Serdar Dayat

Personal information
- Date of birth: 30 May 1969 (age 55)
- Place of birth: Istanbul, Turkey

Managerial career
- Years: Team
- 2001–2002: SV 1975 Munich
- 2002–2003: TSG Graefelfing
- 2003–2004: SC Fürstenfeldbruck
- 2012–2013: FC Etar 1924
- 2013: Denizlispor
- 2018: Kristianstad FC
- 2018–2019: Türkspor Augsburg
- 2021: Türkgücü München

= Serdar Dayat =

Turkish football manager

Serdar Dayat is a Turkish football manager, who last managed Türkgücü München.

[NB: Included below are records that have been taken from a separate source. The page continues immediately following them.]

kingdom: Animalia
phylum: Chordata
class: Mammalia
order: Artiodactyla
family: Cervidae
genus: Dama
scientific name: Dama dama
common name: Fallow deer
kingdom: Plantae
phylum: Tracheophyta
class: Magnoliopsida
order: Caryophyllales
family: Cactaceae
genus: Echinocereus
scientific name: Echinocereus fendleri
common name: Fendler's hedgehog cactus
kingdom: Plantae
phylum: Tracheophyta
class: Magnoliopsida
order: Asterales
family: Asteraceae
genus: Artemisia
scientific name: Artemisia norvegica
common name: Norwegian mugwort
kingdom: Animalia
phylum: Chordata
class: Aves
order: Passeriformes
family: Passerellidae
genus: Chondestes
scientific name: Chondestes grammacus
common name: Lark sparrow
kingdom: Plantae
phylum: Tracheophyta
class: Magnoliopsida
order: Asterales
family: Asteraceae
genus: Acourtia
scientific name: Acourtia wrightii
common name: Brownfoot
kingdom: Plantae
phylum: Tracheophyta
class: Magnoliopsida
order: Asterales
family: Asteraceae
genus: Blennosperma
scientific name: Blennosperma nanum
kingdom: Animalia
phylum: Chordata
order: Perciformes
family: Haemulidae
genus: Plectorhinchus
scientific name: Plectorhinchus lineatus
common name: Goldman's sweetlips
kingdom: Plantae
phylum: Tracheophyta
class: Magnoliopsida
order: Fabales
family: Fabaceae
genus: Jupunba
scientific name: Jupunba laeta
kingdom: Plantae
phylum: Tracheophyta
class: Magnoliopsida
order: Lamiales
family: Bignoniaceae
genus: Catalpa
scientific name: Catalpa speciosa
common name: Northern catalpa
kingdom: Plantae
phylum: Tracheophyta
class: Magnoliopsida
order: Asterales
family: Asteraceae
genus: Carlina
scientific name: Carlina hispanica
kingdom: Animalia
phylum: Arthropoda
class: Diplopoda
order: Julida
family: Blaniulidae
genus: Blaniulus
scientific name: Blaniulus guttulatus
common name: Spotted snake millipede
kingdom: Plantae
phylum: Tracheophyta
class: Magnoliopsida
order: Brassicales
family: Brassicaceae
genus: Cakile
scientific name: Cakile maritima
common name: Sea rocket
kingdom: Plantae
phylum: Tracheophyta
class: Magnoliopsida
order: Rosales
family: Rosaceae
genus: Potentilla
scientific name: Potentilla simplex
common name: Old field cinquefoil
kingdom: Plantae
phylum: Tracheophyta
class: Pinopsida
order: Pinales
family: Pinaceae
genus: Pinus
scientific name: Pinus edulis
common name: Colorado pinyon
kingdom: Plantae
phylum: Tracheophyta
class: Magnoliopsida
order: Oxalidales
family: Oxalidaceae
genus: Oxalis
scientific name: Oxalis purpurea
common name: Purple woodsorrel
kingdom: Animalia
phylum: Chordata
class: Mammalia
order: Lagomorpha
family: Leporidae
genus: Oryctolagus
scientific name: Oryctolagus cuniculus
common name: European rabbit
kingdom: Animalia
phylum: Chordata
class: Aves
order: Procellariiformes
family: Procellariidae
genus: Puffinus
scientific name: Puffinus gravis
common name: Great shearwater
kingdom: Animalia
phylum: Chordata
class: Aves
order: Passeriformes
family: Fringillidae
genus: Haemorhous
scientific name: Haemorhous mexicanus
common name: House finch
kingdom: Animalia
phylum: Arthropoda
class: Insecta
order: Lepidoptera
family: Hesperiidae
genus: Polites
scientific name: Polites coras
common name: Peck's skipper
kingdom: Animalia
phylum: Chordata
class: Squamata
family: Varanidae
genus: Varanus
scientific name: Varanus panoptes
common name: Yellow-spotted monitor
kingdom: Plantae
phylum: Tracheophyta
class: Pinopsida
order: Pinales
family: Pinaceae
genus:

He trained in German Sports University Cologne and has experience as the assistant coach of Thomas Doll, Ersun Yanal, Vladimir Petkovic, and Werner Lorant and as the head coach of Turkish, German, Bulgarian, and Swedish clubs. Dayat speaks German, English, Turkish, and French. Along with Mustafa Denizli, Şenol Güneş, Fatih Terim, Bülent Uygun, Oğuz Çetin, Güvenç Kurtar, Rasim Kara, Bülent Korkmaz, and Tayfun Korkut, Serdar Dayat is one of the few Turkish managers who has worked in a foreign country as a head coach. He holds a UEFA Pro License.